Add Streamlined Finishes
The exposed bulb look has translated well, from Sputnik lamps to sconces and now hanging pendant lights. This, paired with the smoky blue cabinets and that stylish patterned rug, makes for a picture-perfect, modernized midcentury modern kitchen.
Go for a Moody Palette
Bright hues are a great option, but if you prefer your rooms to be on the quieter side, moodier tones are a must. Slate blue, avocado green, chocolate brown—any of these will match what you're going for. Just add in a geometric light fixture, like seen here, and you're golden.

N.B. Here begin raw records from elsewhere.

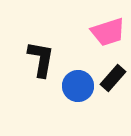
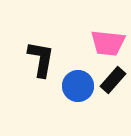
pink trapezoid: moved 11 px down; rotated 24 degrees clockwise
black rectangle: moved 2 px down
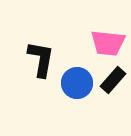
blue circle: moved 1 px left, 3 px up
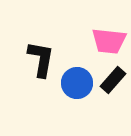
pink trapezoid: moved 1 px right, 2 px up
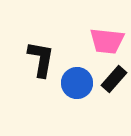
pink trapezoid: moved 2 px left
black rectangle: moved 1 px right, 1 px up
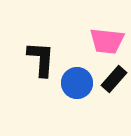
black L-shape: rotated 6 degrees counterclockwise
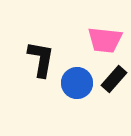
pink trapezoid: moved 2 px left, 1 px up
black L-shape: rotated 6 degrees clockwise
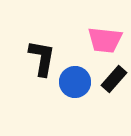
black L-shape: moved 1 px right, 1 px up
blue circle: moved 2 px left, 1 px up
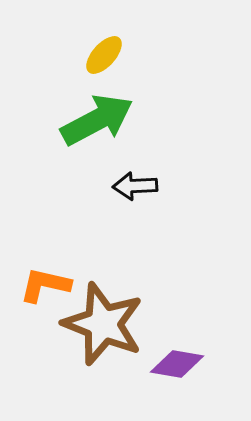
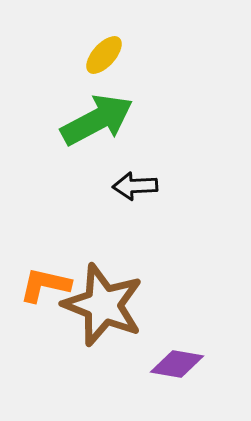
brown star: moved 19 px up
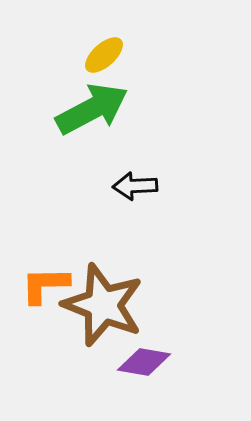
yellow ellipse: rotated 6 degrees clockwise
green arrow: moved 5 px left, 11 px up
orange L-shape: rotated 14 degrees counterclockwise
purple diamond: moved 33 px left, 2 px up
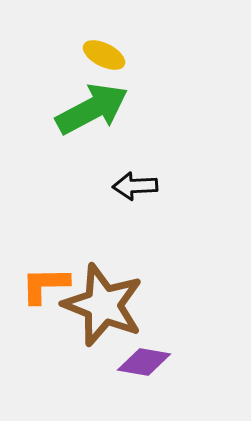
yellow ellipse: rotated 69 degrees clockwise
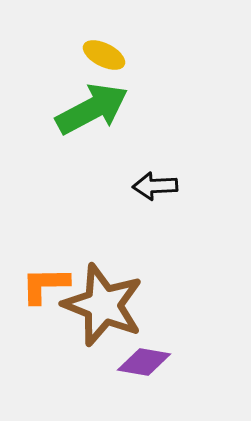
black arrow: moved 20 px right
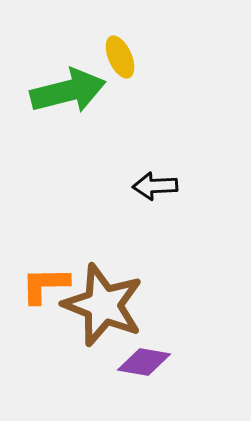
yellow ellipse: moved 16 px right, 2 px down; rotated 39 degrees clockwise
green arrow: moved 24 px left, 18 px up; rotated 14 degrees clockwise
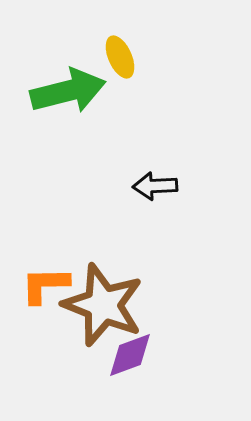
purple diamond: moved 14 px left, 7 px up; rotated 30 degrees counterclockwise
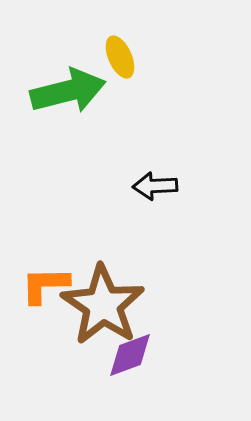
brown star: rotated 12 degrees clockwise
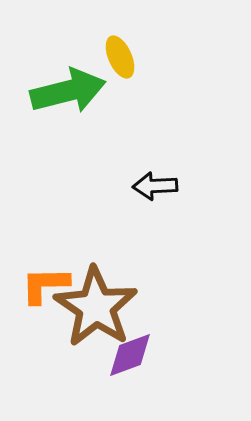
brown star: moved 7 px left, 2 px down
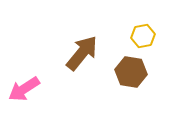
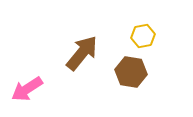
pink arrow: moved 3 px right
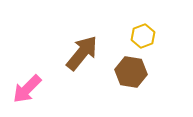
yellow hexagon: rotated 10 degrees counterclockwise
pink arrow: rotated 12 degrees counterclockwise
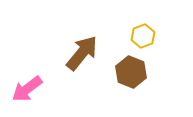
brown hexagon: rotated 12 degrees clockwise
pink arrow: rotated 8 degrees clockwise
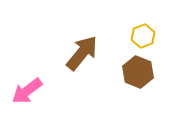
brown hexagon: moved 7 px right
pink arrow: moved 2 px down
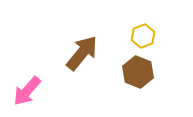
pink arrow: rotated 12 degrees counterclockwise
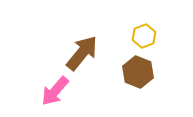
yellow hexagon: moved 1 px right
pink arrow: moved 28 px right
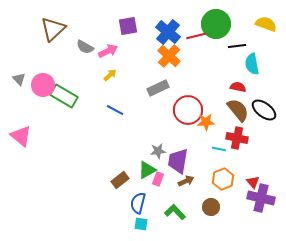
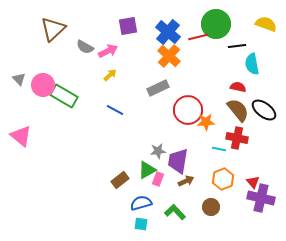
red line: moved 2 px right, 1 px down
blue semicircle: moved 3 px right; rotated 60 degrees clockwise
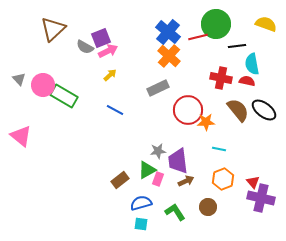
purple square: moved 27 px left, 12 px down; rotated 12 degrees counterclockwise
red semicircle: moved 9 px right, 6 px up
red cross: moved 16 px left, 60 px up
purple trapezoid: rotated 16 degrees counterclockwise
brown circle: moved 3 px left
green L-shape: rotated 10 degrees clockwise
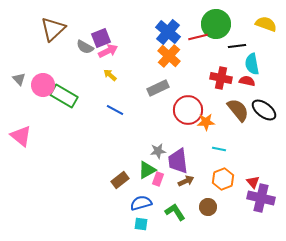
yellow arrow: rotated 96 degrees counterclockwise
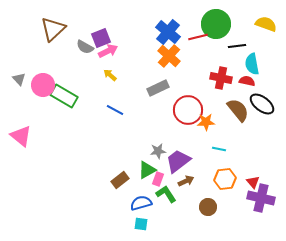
black ellipse: moved 2 px left, 6 px up
purple trapezoid: rotated 60 degrees clockwise
orange hexagon: moved 2 px right; rotated 15 degrees clockwise
green L-shape: moved 9 px left, 18 px up
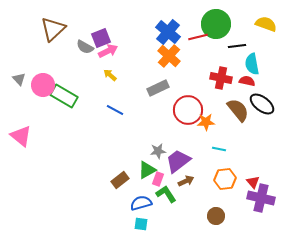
brown circle: moved 8 px right, 9 px down
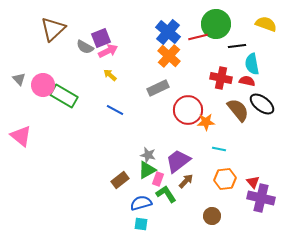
gray star: moved 10 px left, 4 px down; rotated 21 degrees clockwise
brown arrow: rotated 21 degrees counterclockwise
brown circle: moved 4 px left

Install Plenty of Paneling
Wood paneling is often associated with cabins and forest living, but midcentury modern took that idea and reworked it into a mega trendy use of the material. If you're open to a larger scale change when switching your kitchen from another style, deep-colored panels are an ideal solution. Might as well do your living room while you're at it, too.
Add Statement Textures
The orb lighting, modular chairs, and funky tile make this kitchen one for the books. It's light and airy but still holds its own as a midcentury modern space. You also can't admire this space without acknowledging its brilliant Sputnik pendant lamp.
Go For Cheeky Contrast
Here, the shapes, colors, and matte finish make this a quintessentially midcentury modern kitchen fit for any color fanatic. While the palette is complementary at its core, the more muted, deeper versions of green and red make it ultra cool.
Go Overboard on Wood
While kitsch is normally associated with the kitchens of the '50s and '60s, there are ways to ensure that your cooking space never crosses into that threshold if it's not your style. This gorgeous example proves how you can pile on the wood paneling that exploded late into the era of midcentury modern and still make it cut out for an updated home.
Try a Fresh and Mod Vibe
Wood and black will give you a kitchen that feels inviting but upscale and elevated. If you're opting for a dark shade, like seen here, try adding some contrast by choosing a lighter tone of wood. The inclusion of linear pulls and rounded pendant lights helps pull it all together.